**Task description**
If a line below contains the string "human", copy it out.

☆ ☆ ☆ ☆ ☆

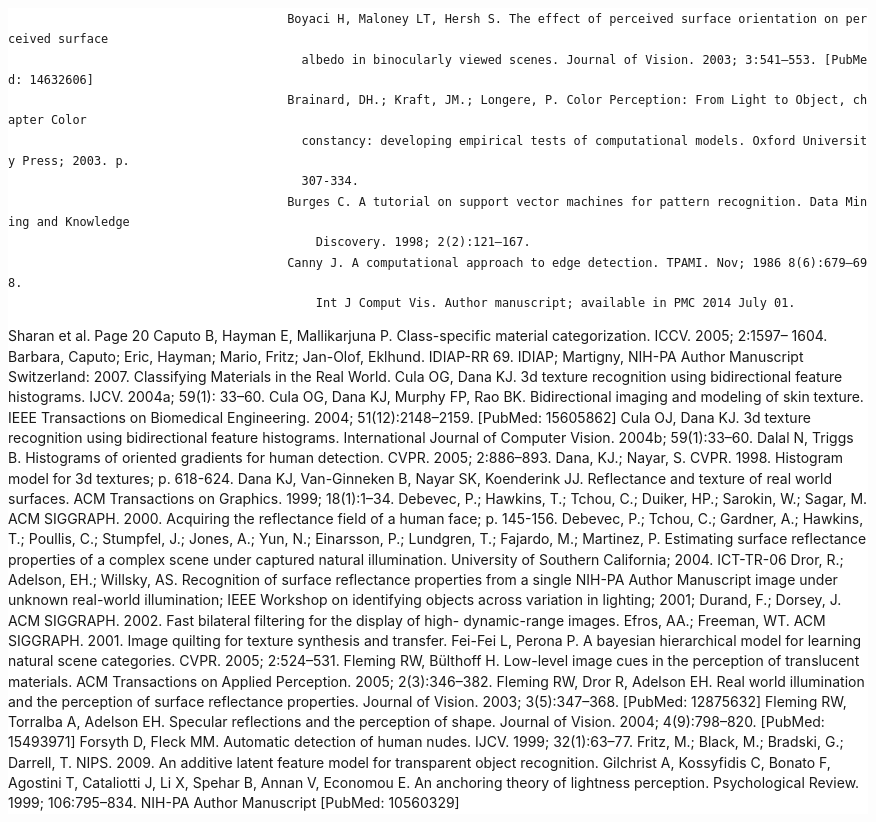                                            Boyaci H, Maloney LT, Hersh S. The effect of perceived surface orientation on perceived surface
                                             albedo in binocularly viewed scenes. Journal of Vision. 2003; 3:541–553. [PubMed: 14632606]
                                           Brainard, DH.; Kraft, JM.; Longere, P. Color Perception: From Light to Object, chapter Color
                                             constancy: developing empirical tests of computational models. Oxford University Press; 2003. p.
                                             307-334.
                                           Burges C. A tutorial on support vector machines for pattern recognition. Data Mining and Knowledge
                                               Discovery. 1998; 2(2):121–167.
                                           Canny J. A computational approach to edge detection. TPAMI. Nov; 1986 8(6):679–698.
                                               Int J Comput Vis. Author manuscript; available in PMC 2014 July 01.



Sharan et al.                                                                                                   Page 20
                                           Caputo B, Hayman E, Mallikarjuna P. Class-specific material categorization. ICCV. 2005; 2:1597–
                                               1604.
                                           Barbara, Caputo; Eric, Hayman; Mario, Fritz; Jan-Olof, Eklhund. IDIAP-RR 69. IDIAP; Martigny,
NIH-PA Author Manuscript
                                               Switzerland: 2007. Classifying Materials in the Real World.
                                           Cula OG, Dana KJ. 3d texture recognition using bidirectional feature histograms. IJCV. 2004a; 59(1):
                                               33–60.
                                           Cula OG, Dana KJ, Murphy FP, Rao BK. Bidirectional imaging and modeling of skin texture. IEEE
                                               Transactions on Biomedical Engineering. 2004; 51(12):2148–2159. [PubMed: 15605862]
                                           Cula OJ, Dana KJ. 3d texture recognition using bidirectional feature histograms. International Journal
                                               of Computer Vision. 2004b; 59(1):33–60.
                                           Dalal N, Triggs B. Histograms of oriented gradients for human detection. CVPR. 2005; 2:886–893.
                                           Dana, KJ.; Nayar, S. CVPR. 1998. Histogram model for 3d textures; p. 618-624.
                                           Dana KJ, Van-Ginneken B, Nayar SK, Koenderink JJ. Reflectance and texture of real world surfaces.
                                               ACM Transactions on Graphics. 1999; 18(1):1–34.
                                           Debevec, P.; Hawkins, T.; Tchou, C.; Duiker, HP.; Sarokin, W.; Sagar, M. ACM SIGGRAPH. 2000.
                                               Acquiring the reflectance field of a human face; p. 145-156.
                                           Debevec, P.; Tchou, C.; Gardner, A.; Hawkins, T.; Poullis, C.; Stumpfel, J.; Jones, A.; Yun, N.;
                                               Einarsson, P.; Lundgren, T.; Fajardo, M.; Martinez, P. Estimating surface reflectance properties of
                                               a complex scene under captured natural illumination. University of Southern California; 2004.
                                               ICT-TR-06
                                           Dror, R.; Adelson, EH.; Willsky, AS. Recognition of surface reflectance properties from a single
NIH-PA Author Manuscript
                                               image under unknown real-world illumination; IEEE Workshop on identifying objects across
                                               variation in lighting; 2001;
                                           Durand, F.; Dorsey, J. ACM SIGGRAPH. 2002. Fast bilateral filtering for the display of high-
                                               dynamic-range images.
                                           Efros, AA.; Freeman, WT. ACM SIGGRAPH. 2001. Image quilting for texture synthesis and transfer.
                                           Fei-Fei L, Perona P. A bayesian hierarchical model for learning natural scene categories. CVPR. 2005;
                                               2:524–531.
                                           Fleming RW, Bülthoff H. Low-level image cues in the perception of translucent materials. ACM
                                               Transactions on Applied Perception. 2005; 2(3):346–382.
                                           Fleming RW, Dror R, Adelson EH. Real world illumination and the perception of surface reflectance
                                               properties. Journal of Vision. 2003; 3(5):347–368. [PubMed: 12875632]
                                           Fleming RW, Torralba A, Adelson EH. Specular reflections and the perception of shape. Journal of
                                               Vision. 2004; 4(9):798–820. [PubMed: 15493971]
                                           Forsyth D, Fleck MM. Automatic detection of human nudes. IJCV. 1999; 32(1):63–77.
                                           Fritz, M.; Black, M.; Bradski, G.; Darrell, T. NIPS. 2009. An additive latent feature model for
                                               transparent object recognition.
                                           Gilchrist A, Kossyfidis C, Bonato F, Agostini T, Cataliotti J, Li X, Spehar B, Annan V, Economou E.
                                               An anchoring theory of lightness perception. Psychological Review. 1999; 106:795–834.
NIH-PA Author Manuscript
                                               [PubMed: 10560329]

☆ ☆ ☆ ☆ ☆

**Your solution**
                                           Dalal N, Triggs B. Histograms of oriented gradients for human detection. CVPR. 2005; 2:886–893.
                                               Acquiring the reflectance field of a human face; p. 145-156.
                                           Forsyth D, Fleck MM. Automatic detection of human nudes. IJCV. 1999; 32(1):63–77.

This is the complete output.